Task directions - Find the line that contains "- Line length: 100 characters (compliant)" in the entries below. Write out that line and all that follow it, unchanged and alone.

Segment Open

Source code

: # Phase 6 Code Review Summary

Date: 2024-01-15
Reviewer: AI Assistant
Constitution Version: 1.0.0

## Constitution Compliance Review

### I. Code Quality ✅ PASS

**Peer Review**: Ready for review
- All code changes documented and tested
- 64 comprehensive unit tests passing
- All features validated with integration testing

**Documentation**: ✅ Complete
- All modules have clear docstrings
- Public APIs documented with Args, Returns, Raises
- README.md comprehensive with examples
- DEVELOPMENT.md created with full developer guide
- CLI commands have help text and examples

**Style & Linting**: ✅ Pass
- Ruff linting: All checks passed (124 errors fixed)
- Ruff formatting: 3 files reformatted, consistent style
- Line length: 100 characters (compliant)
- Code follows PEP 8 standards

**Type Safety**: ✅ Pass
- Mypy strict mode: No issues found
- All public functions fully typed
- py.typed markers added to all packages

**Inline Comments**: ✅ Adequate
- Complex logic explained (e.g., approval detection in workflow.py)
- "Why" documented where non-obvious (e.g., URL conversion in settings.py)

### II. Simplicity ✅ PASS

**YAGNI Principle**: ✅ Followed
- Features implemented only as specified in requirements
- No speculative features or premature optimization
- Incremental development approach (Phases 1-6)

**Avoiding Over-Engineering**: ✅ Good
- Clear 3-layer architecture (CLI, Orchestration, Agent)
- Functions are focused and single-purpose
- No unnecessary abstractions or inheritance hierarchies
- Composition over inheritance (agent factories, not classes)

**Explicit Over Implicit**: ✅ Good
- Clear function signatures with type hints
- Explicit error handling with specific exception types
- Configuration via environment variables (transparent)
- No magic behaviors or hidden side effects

Segment Closed

Result -
- Line length: 100 characters (compliant)
- Code follows PEP 8 standards

**Type Safety**: ✅ Pass
- Mypy strict mode: No issues found
- All public functions fully typed
- py.typed markers added to all packages

**Inline Comments**: ✅ Adequate
- Complex logic explained (e.g., approval detection in workflow.py)
- "Why" documented where non-obvious (e.g., URL conversion in settings.py)

### II. Simplicity ✅ PASS

**YAGNI Principle**: ✅ Followed
- Features implemented only as specified in requirements
- No speculative features or premature optimization
- Incremental development approach (Phases 1-6)

**Avoiding Over-Engineering**: ✅ Good
- Clear 3-layer architecture (CLI, Orchestration, Agent)
- Functions are focused and single-purpose
- No unnecessary abstractions or inheritance hierarchies
- Composition over inheritance (agent factories, not classes)

**Explicit Over Implicit**: ✅ Good
- Clear function signatures with type hints
- Explicit error handling with specific exception types
- Configuration via environment variables (transparent)
- No magic behaviors or hidden side effects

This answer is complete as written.